Stories like Nellie’s will be featured during the National Art Gallery of the Bahamas’ online event called Bush Medicine Stories that kicked off yesterday. Each day, the gallery will share the funniest, most outrageous, profound, and reflective bush medicine stories on its blog. The sharing of stories will end on November 30. One story will be selected each week.

Bush medicine is a form of traditional medicine using tropical plants for curing diseases and treating ailments. It has been a practice of Bahamians who have discovered the healing potential of medicinal plants.

The Bush Medicine Stories activity is being held in collaboration with the NAGB’s current permanent online exhibition, “Medicine & Memory: Public Health in the Bahamas”, which can be viewed on its website.

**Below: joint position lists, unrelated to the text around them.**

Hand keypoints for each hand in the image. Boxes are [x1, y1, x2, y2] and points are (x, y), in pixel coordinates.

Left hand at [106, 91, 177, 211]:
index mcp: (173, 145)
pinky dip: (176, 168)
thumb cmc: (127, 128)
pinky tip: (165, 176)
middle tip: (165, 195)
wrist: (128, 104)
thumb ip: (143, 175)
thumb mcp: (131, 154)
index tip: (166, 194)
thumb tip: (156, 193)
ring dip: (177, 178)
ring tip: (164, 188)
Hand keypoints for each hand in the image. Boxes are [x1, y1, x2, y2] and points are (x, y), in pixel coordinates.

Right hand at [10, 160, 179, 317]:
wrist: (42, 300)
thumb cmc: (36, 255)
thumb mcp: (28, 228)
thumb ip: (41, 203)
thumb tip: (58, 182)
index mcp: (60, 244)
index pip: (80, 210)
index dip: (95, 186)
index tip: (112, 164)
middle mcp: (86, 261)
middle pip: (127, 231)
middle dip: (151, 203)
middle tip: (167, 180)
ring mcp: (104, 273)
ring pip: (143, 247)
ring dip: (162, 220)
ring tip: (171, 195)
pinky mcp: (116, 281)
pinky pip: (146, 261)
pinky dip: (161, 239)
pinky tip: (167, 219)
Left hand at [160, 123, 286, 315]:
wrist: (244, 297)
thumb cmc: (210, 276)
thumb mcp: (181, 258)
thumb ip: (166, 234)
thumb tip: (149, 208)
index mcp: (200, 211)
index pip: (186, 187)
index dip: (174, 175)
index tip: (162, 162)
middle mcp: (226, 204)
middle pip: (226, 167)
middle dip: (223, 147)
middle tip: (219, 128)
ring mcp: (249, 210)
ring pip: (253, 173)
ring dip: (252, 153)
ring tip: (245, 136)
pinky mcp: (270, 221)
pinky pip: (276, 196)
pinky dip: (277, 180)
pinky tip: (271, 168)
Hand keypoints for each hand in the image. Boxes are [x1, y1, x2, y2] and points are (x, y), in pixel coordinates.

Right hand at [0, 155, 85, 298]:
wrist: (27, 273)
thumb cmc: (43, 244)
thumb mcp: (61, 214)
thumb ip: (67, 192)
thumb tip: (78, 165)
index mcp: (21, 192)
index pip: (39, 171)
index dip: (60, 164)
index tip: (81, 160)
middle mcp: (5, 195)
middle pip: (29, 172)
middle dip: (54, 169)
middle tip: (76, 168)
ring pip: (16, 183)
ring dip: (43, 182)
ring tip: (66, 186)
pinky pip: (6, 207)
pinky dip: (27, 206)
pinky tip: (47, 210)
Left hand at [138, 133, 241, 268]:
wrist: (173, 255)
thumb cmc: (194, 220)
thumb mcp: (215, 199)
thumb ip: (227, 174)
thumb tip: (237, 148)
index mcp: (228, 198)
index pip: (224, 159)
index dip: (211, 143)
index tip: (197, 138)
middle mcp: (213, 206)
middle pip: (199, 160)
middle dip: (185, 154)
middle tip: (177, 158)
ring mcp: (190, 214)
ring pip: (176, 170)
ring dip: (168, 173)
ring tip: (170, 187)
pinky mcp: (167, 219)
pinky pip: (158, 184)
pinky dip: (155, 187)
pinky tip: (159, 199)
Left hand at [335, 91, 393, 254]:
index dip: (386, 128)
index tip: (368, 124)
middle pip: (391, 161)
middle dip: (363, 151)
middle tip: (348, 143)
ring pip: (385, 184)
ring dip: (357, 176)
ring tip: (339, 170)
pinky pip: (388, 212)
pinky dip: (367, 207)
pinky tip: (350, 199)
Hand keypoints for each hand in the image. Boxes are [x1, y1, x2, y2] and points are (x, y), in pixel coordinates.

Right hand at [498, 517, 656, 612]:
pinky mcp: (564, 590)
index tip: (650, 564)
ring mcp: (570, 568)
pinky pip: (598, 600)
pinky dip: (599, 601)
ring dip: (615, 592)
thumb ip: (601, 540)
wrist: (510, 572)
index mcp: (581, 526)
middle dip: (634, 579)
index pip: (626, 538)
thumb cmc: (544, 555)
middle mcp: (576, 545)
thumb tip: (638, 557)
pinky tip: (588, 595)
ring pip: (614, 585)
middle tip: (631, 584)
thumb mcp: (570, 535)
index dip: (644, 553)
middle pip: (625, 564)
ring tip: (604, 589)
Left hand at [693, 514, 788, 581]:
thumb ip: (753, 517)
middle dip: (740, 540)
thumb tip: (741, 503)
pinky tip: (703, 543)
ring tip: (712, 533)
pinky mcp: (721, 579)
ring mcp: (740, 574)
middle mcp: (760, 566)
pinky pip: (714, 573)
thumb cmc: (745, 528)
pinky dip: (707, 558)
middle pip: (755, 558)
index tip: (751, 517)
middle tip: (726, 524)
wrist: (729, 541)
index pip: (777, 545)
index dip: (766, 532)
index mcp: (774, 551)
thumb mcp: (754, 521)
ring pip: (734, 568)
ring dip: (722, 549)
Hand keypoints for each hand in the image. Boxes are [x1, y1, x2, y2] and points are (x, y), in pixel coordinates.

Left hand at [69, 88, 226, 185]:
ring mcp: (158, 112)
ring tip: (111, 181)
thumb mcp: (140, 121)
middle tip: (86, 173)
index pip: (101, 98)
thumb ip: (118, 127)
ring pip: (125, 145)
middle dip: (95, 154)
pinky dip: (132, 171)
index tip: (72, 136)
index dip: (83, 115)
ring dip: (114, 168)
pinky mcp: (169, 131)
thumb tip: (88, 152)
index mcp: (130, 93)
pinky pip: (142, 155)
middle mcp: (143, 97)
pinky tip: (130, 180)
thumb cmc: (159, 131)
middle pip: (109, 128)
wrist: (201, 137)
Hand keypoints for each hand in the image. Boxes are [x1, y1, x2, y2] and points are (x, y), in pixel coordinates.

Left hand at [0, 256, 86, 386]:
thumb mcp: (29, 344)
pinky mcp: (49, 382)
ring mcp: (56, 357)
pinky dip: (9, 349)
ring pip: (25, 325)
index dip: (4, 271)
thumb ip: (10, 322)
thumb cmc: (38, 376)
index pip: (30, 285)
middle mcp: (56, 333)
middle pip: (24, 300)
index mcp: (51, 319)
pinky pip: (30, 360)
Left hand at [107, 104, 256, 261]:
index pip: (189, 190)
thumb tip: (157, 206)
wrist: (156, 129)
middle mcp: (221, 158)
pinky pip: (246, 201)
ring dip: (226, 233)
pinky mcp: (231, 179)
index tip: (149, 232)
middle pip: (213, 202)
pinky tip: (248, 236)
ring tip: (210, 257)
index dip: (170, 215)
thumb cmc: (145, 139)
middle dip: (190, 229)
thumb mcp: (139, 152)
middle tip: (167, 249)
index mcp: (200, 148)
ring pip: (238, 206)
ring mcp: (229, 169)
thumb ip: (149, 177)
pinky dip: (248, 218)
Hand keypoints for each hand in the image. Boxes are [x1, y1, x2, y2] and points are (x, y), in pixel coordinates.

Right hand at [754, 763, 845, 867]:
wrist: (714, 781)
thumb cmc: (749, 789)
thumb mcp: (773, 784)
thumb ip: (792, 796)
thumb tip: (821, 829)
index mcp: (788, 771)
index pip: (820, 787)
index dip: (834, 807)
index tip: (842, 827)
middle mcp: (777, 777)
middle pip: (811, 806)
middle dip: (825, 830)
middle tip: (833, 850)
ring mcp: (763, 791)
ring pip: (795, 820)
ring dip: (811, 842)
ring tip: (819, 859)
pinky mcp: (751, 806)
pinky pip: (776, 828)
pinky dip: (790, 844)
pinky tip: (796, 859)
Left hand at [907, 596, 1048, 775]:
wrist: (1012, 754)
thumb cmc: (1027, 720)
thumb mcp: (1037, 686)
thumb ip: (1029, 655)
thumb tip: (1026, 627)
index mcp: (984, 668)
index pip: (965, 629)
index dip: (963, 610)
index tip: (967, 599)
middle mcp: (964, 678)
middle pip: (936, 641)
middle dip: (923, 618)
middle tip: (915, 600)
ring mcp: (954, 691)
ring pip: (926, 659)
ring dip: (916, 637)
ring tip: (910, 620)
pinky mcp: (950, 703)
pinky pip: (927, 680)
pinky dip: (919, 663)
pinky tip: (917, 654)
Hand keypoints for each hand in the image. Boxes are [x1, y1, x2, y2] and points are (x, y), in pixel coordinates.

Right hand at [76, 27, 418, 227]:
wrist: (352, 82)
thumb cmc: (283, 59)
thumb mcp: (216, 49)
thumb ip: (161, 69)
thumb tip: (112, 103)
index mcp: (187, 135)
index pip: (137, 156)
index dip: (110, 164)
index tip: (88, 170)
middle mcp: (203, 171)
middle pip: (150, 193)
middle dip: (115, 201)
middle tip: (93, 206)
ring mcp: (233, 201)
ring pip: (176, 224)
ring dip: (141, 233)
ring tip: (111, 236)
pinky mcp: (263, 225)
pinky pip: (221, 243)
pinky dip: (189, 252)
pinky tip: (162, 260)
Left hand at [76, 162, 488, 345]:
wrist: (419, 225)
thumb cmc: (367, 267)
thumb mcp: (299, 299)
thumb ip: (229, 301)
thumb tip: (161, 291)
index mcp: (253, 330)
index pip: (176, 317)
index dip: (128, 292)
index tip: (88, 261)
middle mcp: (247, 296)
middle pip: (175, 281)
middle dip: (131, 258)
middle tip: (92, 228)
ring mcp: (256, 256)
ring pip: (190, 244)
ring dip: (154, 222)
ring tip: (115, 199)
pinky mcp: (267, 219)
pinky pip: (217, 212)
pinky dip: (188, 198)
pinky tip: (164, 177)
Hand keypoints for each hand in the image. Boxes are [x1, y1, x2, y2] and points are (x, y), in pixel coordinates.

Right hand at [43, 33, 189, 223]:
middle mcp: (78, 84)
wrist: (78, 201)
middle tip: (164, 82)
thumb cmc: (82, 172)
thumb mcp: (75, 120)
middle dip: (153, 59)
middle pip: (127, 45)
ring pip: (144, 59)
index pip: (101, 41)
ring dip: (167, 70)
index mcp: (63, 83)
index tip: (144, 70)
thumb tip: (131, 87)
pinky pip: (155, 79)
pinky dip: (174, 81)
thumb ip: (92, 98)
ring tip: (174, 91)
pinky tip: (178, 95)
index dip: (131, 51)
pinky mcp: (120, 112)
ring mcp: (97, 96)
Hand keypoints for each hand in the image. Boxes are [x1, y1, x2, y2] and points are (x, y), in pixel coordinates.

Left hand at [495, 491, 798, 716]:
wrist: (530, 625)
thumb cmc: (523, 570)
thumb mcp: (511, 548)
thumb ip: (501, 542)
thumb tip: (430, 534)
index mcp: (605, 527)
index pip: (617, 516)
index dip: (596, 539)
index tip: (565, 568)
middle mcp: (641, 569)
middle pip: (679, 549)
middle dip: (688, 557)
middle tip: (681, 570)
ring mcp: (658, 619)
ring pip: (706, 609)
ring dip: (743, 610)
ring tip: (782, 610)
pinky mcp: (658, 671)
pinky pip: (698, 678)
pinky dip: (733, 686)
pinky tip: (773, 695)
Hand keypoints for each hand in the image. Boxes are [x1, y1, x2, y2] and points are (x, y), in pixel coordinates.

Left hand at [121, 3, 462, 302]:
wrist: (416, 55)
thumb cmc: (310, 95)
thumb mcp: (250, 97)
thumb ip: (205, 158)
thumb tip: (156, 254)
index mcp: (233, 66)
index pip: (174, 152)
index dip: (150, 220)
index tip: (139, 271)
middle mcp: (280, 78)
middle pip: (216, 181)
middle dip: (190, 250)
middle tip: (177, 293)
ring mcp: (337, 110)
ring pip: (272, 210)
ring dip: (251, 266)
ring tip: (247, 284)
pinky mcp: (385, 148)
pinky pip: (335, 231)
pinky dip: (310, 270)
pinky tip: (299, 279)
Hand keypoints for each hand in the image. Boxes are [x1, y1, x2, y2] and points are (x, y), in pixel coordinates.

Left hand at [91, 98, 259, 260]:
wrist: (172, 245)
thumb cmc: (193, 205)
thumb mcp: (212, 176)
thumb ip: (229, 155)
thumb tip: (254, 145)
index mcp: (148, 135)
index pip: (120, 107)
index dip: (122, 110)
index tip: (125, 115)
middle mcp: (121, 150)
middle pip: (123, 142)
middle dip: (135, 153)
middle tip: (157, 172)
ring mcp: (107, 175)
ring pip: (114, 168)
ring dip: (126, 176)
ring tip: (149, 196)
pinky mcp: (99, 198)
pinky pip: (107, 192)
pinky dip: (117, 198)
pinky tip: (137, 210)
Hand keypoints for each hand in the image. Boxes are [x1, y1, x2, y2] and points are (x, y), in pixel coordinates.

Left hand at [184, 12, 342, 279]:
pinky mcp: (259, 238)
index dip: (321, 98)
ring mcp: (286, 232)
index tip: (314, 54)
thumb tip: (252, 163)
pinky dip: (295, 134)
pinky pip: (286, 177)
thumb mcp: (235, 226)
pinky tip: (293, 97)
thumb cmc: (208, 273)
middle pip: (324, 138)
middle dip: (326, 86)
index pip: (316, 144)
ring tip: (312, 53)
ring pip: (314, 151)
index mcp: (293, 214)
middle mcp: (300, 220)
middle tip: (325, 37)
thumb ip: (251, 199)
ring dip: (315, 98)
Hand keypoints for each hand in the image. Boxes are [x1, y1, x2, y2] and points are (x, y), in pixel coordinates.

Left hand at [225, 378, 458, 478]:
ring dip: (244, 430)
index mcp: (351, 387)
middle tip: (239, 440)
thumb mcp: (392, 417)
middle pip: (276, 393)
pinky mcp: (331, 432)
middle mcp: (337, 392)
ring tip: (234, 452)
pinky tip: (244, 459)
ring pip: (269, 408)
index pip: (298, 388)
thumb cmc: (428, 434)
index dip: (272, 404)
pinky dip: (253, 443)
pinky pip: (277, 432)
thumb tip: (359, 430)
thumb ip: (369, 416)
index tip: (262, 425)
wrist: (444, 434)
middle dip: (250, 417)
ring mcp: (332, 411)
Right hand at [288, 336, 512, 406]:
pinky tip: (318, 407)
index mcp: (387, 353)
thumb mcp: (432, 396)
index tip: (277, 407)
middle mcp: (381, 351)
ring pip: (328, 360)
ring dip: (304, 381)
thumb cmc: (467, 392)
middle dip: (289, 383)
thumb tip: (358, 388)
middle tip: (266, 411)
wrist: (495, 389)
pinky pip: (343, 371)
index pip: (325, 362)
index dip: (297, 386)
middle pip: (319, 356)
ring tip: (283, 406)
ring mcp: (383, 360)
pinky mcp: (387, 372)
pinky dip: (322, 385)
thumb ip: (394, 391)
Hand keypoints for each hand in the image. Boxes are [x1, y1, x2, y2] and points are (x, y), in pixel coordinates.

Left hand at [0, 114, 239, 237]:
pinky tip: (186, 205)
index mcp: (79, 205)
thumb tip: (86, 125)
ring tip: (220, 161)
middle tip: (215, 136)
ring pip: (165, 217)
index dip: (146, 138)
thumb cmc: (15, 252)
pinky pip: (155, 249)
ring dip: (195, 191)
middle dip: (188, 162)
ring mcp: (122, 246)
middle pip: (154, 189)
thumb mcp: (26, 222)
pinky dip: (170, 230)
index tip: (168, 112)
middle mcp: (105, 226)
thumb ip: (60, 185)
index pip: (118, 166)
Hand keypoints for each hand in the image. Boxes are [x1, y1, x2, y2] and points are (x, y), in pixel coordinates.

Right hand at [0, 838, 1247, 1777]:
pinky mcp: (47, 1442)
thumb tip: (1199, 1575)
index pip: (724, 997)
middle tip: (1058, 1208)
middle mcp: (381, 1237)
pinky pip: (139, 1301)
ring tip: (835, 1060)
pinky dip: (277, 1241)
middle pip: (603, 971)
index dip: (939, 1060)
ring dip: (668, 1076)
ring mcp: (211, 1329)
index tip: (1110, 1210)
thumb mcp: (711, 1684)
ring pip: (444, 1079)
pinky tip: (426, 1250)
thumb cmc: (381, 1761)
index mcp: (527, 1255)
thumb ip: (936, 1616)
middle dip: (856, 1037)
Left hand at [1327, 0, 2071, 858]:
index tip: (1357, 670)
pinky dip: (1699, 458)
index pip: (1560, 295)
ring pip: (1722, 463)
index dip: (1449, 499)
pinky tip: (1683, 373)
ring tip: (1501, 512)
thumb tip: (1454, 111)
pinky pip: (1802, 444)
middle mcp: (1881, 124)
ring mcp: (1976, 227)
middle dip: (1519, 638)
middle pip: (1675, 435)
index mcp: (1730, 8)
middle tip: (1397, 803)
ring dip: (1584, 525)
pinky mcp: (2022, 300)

“ ‘Medicine & Memory’ takes a look at the histories and practices around public health in the Bahamas in four parts: History of Public Health, Post Colonial Health Inequalities, Impacts of Climate Injustice on Health and Well-being, and Alternative Healing Modalities, and Black Healing Practices,” said the gallery.

“What are our histories of healing? From materia medica to botánica, we look to all manner of medicines for the body and the soul - to remedy and restore ourselves and our communities. This permanent exhibition begins to unpack our complex and hybridised practices around healing and medicine (of the pharmaceutical and bush variety both) in the Bahamas. Let’s start to get to the root of what ails us and heals us as a people in this moment when we need it most.

“Over the course of the Bahamas’ human history, this archipelago has transformed from indigenous land of shallow seas, to the New World, to West Indies land of exile, to British Colonial rebranding as Edenic paradise. The health and wealth of the land and its peoples have gone through massive shifts. Public health practices both informal and formal, with hybrids of Western Medicine and West African botanical healing practices, have helped make or break our space. And in the current moment -which it is worth noting is not at all our first pandemic - the significance of how to heal, maintain and protect the body is more important than ever - and history shows our ability to adapt, survive, and thrive through it all.”

Artists featured in the online exhibition include: Margot Bethel, Jacob Frank Coonley, Tyrone Ferguson, Tamika Galanis, Peggy Hering, Leanne Russell, Netica “Nettie” Symonette and Maxwell Taylor.

Last year, the Ministry of Health announced plans to create an “indigenous health desk” to examine Bahamian bush medicine therapies involving cerasee, neem, fever grass and other substances in a wider effort to boost the country’s fight against chronic non-communicable diseases.

The indigenous health desk will also study the use of cannabis for medicinal purposes.

According to the 2019 STEPS survey, 13.7 percent of Bahamians with hypertension reported seeking advice from a herbal/naturopathic healer while 23.1 percent of Bahamians reported taking herbal medicines to deal with the condition. Among people with diabetes, 12.8 percent reported taking advice from naturopathic helpers and 17.7 percent said they took herbal medicines. For those with cholesterol problems, seven percent reported seeking advice from naturopathic healer and 8.7 percent took herbal medicines.

The objective of the unit will be “to facilitate the improvement of health outcomes of individuals with chronic non-communicable diseases through early detection, scientifically-proven, effective natural treatments, and high-quality medical research.”